I have a table with this structure :

create table content_relations (
    mainConId    Integer not null,
    relatedConId Integer not null,
    similarity   float not null,
    relatedConAddedOn TIMESTAMP WITH TIME ZONE Not null);

Now I want to have a query by which I should be able to delete rows from this table with these conditions :

delete rows where count of same mainConId exceeds a max limit(say CMax), 
i.e only keep CMax items per mainConId and that too with sorting according to similarity desc
i.e. keep only CMax items which are most similar in this table and remove extraneous  records for every mainConId

So after running this query I should have at-most n*CMax rows in this table where n is number of unique mainConId.

Can someone help me with the query ? I think it should be possible to do with postgres. Thanks in adv.

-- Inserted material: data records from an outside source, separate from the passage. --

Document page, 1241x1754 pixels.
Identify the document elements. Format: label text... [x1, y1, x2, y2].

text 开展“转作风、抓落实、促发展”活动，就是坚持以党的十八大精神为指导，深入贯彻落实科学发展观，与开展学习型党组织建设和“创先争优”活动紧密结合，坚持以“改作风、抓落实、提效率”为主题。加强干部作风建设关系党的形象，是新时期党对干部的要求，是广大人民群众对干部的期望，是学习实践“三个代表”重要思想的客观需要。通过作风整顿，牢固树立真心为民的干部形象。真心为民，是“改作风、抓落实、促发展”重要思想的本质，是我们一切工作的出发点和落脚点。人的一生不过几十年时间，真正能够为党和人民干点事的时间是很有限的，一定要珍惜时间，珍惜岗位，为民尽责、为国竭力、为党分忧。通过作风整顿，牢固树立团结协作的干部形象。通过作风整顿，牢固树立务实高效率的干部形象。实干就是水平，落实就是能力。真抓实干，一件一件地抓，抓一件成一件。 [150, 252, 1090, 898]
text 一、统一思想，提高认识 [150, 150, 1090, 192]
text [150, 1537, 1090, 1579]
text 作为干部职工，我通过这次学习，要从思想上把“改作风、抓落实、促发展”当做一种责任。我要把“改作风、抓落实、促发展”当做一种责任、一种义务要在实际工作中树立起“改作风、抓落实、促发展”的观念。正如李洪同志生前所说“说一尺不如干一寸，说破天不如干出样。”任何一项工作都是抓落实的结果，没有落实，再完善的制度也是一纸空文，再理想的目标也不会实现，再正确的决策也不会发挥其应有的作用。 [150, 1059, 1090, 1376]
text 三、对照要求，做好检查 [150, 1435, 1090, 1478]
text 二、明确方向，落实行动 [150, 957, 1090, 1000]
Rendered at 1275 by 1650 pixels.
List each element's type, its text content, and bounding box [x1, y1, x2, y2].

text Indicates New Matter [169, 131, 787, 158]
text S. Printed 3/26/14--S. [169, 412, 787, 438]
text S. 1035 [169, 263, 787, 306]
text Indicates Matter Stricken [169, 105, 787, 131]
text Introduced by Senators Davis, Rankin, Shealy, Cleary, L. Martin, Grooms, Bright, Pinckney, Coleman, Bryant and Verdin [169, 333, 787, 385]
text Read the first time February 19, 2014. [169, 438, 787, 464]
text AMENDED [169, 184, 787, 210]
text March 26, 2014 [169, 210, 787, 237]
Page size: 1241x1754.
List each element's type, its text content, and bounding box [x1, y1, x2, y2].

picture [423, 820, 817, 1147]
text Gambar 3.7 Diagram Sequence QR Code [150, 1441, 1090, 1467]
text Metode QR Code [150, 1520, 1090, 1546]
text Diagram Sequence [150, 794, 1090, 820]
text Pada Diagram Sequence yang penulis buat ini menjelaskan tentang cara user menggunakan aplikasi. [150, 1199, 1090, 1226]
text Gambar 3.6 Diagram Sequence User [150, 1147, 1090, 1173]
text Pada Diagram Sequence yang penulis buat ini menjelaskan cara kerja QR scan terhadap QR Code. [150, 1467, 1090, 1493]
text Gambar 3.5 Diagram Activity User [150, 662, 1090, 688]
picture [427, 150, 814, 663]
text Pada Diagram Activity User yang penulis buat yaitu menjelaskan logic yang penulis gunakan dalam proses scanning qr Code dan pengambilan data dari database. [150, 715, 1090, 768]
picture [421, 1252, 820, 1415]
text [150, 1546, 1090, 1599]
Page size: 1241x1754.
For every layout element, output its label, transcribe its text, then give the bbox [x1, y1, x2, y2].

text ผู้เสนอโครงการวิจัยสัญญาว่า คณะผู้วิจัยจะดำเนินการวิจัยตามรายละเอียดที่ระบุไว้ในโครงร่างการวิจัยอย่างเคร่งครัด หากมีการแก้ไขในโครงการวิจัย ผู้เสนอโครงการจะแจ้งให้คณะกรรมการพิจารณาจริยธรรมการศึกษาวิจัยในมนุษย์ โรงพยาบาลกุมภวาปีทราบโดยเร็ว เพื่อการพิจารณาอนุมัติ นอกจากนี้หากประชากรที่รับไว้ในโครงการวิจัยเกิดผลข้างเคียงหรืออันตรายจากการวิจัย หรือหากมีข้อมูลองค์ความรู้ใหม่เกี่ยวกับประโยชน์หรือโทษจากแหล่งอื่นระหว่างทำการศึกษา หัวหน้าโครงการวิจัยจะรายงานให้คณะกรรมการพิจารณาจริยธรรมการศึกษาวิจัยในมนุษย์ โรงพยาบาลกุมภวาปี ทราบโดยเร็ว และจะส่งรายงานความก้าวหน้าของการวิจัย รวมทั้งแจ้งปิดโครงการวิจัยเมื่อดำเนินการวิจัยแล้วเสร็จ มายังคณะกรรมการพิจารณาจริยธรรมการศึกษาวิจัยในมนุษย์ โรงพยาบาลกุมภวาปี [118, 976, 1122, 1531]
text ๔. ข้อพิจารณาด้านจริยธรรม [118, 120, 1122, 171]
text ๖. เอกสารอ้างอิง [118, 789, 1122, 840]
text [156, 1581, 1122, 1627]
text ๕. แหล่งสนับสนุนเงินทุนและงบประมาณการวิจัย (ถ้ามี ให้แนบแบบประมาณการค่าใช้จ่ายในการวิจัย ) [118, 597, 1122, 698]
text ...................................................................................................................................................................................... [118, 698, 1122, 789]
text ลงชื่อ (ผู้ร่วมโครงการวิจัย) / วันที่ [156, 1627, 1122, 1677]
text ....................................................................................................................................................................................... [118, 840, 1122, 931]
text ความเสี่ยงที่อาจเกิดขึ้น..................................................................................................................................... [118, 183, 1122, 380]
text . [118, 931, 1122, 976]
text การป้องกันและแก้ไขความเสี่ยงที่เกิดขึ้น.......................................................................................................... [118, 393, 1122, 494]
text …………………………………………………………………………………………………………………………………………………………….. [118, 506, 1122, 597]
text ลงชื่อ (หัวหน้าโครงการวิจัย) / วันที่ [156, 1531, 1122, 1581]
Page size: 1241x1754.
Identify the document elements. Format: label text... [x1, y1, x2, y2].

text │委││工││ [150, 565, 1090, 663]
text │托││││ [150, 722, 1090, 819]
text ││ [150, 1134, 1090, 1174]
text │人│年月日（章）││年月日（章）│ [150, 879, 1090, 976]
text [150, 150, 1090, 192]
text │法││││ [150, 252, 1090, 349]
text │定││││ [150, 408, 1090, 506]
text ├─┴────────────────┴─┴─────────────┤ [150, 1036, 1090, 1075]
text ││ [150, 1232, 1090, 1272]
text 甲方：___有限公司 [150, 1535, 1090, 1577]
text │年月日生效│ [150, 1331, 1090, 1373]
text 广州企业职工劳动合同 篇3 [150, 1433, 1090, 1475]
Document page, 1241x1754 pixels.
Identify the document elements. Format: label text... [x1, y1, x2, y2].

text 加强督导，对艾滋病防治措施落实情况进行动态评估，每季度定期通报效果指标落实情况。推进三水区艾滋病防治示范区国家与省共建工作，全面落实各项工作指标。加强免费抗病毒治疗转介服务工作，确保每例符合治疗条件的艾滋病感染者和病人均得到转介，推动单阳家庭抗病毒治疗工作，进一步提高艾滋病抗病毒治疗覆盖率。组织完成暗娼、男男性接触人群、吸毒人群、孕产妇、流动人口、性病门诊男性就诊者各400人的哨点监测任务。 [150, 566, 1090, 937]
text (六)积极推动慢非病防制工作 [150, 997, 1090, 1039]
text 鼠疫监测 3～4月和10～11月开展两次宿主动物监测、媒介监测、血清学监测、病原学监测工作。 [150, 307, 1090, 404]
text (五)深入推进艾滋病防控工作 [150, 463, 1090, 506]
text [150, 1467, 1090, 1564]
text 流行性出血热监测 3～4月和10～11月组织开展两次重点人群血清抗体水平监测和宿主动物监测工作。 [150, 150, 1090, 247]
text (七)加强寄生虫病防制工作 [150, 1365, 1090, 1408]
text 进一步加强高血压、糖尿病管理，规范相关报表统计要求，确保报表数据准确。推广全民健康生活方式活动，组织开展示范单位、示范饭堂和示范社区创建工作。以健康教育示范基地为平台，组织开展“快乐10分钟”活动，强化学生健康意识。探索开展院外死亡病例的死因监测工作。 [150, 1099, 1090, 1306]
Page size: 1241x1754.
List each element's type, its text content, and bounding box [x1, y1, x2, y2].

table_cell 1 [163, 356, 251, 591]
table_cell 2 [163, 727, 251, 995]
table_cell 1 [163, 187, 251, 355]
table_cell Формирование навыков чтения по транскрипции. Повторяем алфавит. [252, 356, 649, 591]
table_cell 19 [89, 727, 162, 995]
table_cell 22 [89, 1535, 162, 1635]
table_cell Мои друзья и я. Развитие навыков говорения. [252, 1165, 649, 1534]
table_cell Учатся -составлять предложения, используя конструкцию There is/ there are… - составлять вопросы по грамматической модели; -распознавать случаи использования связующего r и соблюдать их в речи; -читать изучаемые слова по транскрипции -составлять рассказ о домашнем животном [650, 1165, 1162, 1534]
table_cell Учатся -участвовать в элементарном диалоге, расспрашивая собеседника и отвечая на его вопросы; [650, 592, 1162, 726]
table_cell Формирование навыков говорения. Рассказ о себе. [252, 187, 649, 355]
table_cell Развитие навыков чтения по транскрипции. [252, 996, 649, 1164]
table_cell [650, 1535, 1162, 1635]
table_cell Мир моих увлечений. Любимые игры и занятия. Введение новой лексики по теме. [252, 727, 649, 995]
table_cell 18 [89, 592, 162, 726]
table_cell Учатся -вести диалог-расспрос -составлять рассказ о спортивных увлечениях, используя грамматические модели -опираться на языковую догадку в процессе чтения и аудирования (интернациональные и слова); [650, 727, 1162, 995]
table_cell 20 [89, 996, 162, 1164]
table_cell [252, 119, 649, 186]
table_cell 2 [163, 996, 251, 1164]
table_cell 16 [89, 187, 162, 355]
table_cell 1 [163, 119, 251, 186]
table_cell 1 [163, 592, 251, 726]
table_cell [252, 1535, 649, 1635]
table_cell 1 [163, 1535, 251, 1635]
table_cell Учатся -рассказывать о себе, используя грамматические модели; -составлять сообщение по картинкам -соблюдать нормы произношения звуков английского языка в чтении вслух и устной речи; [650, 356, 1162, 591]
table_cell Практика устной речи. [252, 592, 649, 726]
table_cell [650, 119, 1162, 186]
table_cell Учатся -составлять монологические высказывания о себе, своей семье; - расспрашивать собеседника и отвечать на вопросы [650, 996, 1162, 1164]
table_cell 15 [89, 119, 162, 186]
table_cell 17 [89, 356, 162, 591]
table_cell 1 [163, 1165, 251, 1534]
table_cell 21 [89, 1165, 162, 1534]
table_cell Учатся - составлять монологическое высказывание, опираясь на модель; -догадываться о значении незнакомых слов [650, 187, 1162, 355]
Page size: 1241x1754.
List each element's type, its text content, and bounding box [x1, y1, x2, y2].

CodePudding user response：

First you can try this :

WITH list AS
(
SELECT *
     , row_number() OVER (PARTITION BY mainConId ORDER BY similarity DESC) AS row_number
  FROM content_relations 
)
SELECT *
  FROM list AS l
 WHERE row_number <= CMax

Then if the result corresponds to the rows you want to keep, you can delete the extra rows with :

WITH list AS
(
SELECT mainConId
     , similarity
     , row_number() OVER (PARTITION BY mainConId ORDER BY similarity DESC) AS row_number
  FROM content_relations 
)
DELETE FROM content_relations AS cr
 USING list AS l
 WHERE cr.mainConId = l.mainConId
   AND cr.similarity = l.similarity
   AND l.row_number > CMax

CodePudding user response：

Based on @Edouard H.'s Answer I reached to the solution point :

WITH list AS
(
SELECT mainConId, relatedConId 
     , row_number() OVER (PARTITION BY mainConId ORDER BY similarity DESC) AS row_number
  FROM content_relations 
)
DELETE FROM content_relations AS cr
 USING list AS l
 WHERE cr.mainConId = l.mainConId
   AND cr.relatedConId = l.relatedConId
   AND l.row_number > CMax;